* [Goal of the exercise]:
Once you find the line in the listing below that contains "Now let us look", copy it and every following line exactly, stopping at the end.

* [Data extract]:
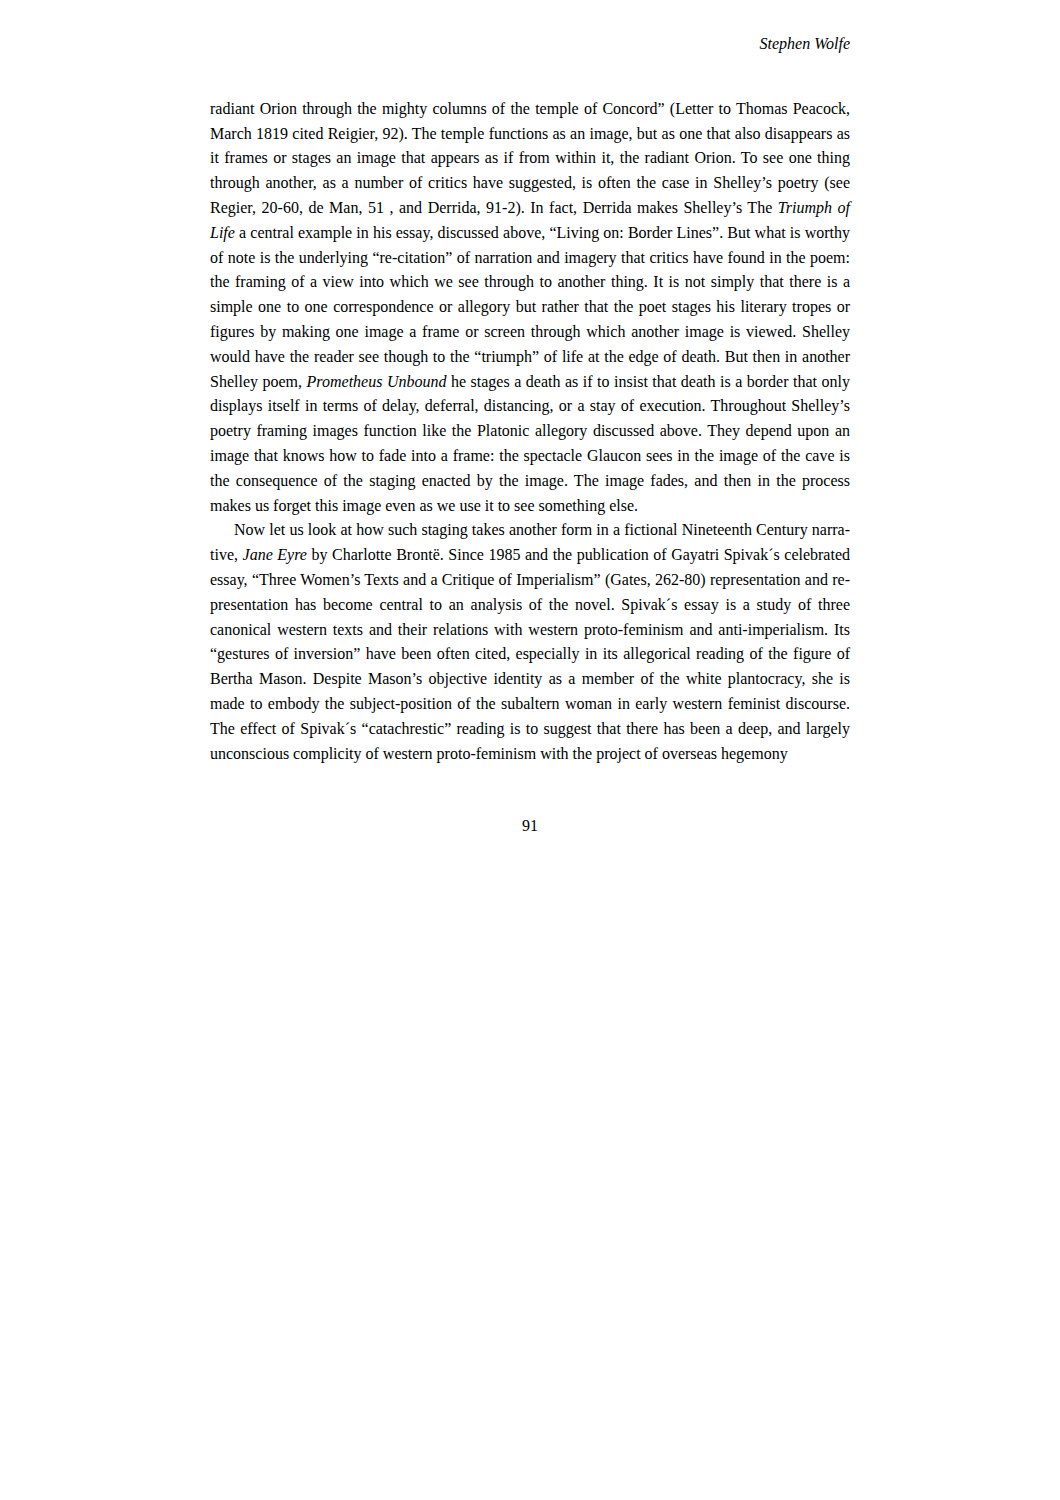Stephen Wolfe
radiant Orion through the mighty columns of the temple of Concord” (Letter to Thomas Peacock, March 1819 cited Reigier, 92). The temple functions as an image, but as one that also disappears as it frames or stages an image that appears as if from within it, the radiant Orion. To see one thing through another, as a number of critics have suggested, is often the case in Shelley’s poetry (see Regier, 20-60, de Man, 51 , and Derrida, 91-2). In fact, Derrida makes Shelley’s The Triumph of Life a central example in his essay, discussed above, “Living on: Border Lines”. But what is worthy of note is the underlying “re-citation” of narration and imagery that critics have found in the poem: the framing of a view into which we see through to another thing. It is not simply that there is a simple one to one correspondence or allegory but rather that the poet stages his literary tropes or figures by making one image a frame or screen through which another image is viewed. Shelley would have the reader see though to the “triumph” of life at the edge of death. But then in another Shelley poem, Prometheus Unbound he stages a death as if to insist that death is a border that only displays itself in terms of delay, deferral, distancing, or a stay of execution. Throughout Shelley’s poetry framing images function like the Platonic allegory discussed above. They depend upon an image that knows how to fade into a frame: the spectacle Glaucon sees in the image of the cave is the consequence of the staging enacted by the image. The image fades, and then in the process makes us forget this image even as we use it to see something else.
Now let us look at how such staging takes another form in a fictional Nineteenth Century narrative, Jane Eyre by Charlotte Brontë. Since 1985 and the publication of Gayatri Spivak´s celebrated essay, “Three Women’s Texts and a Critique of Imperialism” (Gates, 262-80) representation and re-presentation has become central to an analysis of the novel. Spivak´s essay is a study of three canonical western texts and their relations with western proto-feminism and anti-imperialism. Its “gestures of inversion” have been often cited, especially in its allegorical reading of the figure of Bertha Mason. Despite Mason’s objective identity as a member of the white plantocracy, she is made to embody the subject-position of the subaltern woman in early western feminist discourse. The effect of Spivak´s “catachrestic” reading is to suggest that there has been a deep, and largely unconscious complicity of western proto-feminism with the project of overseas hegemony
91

* [Answer section]:
Now let us look at how such staging takes another form in a fictional Nineteenth Century narrative, Jane Eyre by Charlotte Brontë. Since 1985 and the publication of Gayatri Spivak´s celebrated essay, “Three Women’s Texts and a Critique of Imperialism” (Gates, 262-80) representation and re-presentation has become central to an analysis of the novel. Spivak´s essay is a study of three canonical western texts and their relations with western proto-feminism and anti-imperialism. Its “gestures of inversion” have been often cited, especially in its allegorical reading of the figure of Bertha Mason. Despite Mason’s objective identity as a member of the white plantocracy, she is made to embody the subject-position of the subaltern woman in early western feminist discourse. The effect of Spivak´s “catachrestic” reading is to suggest that there has been a deep, and largely unconscious complicity of western proto-feminism with the project of overseas hegemony
91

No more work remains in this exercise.